### [Exercise]
Copy the data that follows, character for character, minus the pictures.

Extracted page text data
------------

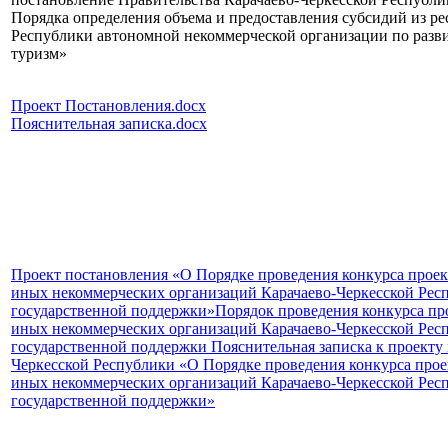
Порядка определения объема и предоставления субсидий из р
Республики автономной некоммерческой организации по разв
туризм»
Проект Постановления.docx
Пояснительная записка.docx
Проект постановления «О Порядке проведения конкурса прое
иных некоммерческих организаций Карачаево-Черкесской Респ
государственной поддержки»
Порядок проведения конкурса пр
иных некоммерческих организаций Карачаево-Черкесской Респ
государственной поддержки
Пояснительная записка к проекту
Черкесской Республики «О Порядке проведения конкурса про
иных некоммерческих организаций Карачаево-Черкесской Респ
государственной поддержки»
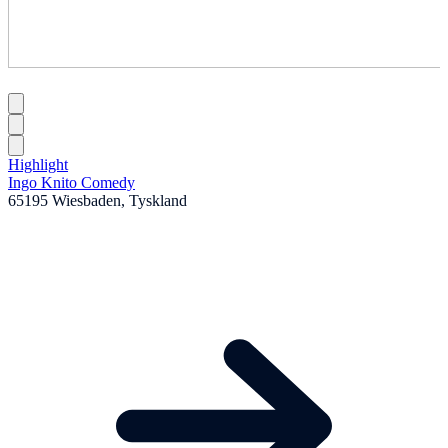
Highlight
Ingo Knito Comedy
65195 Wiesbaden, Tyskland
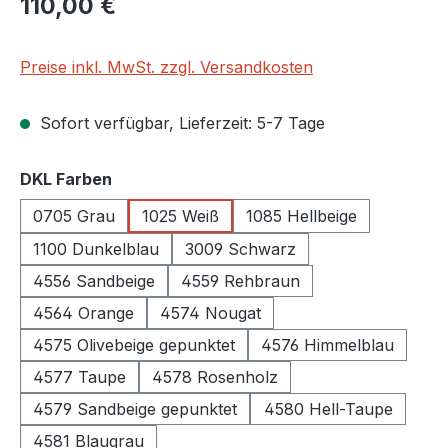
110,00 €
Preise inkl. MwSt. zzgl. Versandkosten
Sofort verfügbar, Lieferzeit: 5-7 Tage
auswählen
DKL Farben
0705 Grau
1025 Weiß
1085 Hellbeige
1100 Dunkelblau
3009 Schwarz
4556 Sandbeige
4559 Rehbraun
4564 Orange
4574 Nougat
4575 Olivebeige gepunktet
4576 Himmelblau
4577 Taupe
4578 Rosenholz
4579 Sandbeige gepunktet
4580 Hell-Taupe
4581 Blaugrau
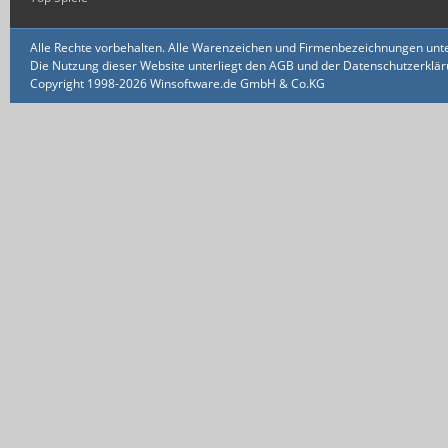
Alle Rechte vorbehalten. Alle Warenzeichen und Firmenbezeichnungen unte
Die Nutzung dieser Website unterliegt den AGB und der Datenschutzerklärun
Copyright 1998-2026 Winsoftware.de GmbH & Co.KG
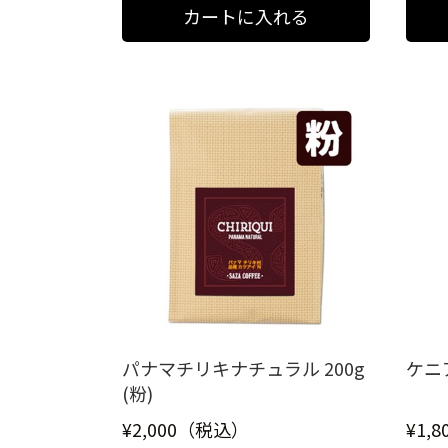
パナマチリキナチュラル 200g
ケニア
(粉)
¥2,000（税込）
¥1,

------------

### [Solution for this task]
Порядка определения объема и предоставления субсидий из р
Республики автономной некоммерческой организации по разв
туризм»
Проект Постановления.docx
Пояснительная записка.docx
Проект постановления «О Порядке проведения конкурса прое
иных некоммерческих организаций Карачаево-Черкесской Респ
государственной поддержки»
Порядок проведения конкурса пр
иных некоммерческих организаций Карачаево-Черкесской Респ
государственной поддержки
Пояснительная записка к проекту
Черкесской Республики «О Порядке проведения конкурса про
иных некоммерческих организаций Карачаево-Черкесской Респ
государственной поддержки»
Highlight
Ingo Knito Comedy
65195 Wiesbaden, Tyskland
110,00 €
Preise inkl. MwSt. zzgl. Versandkosten
Sofort verfügbar, Lieferzeit: 5-7 Tage
auswählen
DKL Farben
0705 Grau
1025 Weiß
1085 Hellbeige
1100 Dunkelblau
3009 Schwarz
4556 Sandbeige
4559 Rehbraun
4564 Orange
4574 Nougat
4575 Olivebeige gepunktet
4576 Himmelblau
4577 Taupe
4578 Rosenholz
4579 Sandbeige gepunktet
4580 Hell-Taupe
4581 Blaugrau
Alle Rechte vorbehalten. Alle Warenzeichen und Firmenbezeichnungen unte
Die Nutzung dieser Website unterliegt den AGB und der Datenschutzerklärun
Copyright 1998-2026 Winsoftware.de GmbH & Co.KG
パナマチリキナチュラル 200g
ケニア
(粉)
¥2,000（税込）
¥1,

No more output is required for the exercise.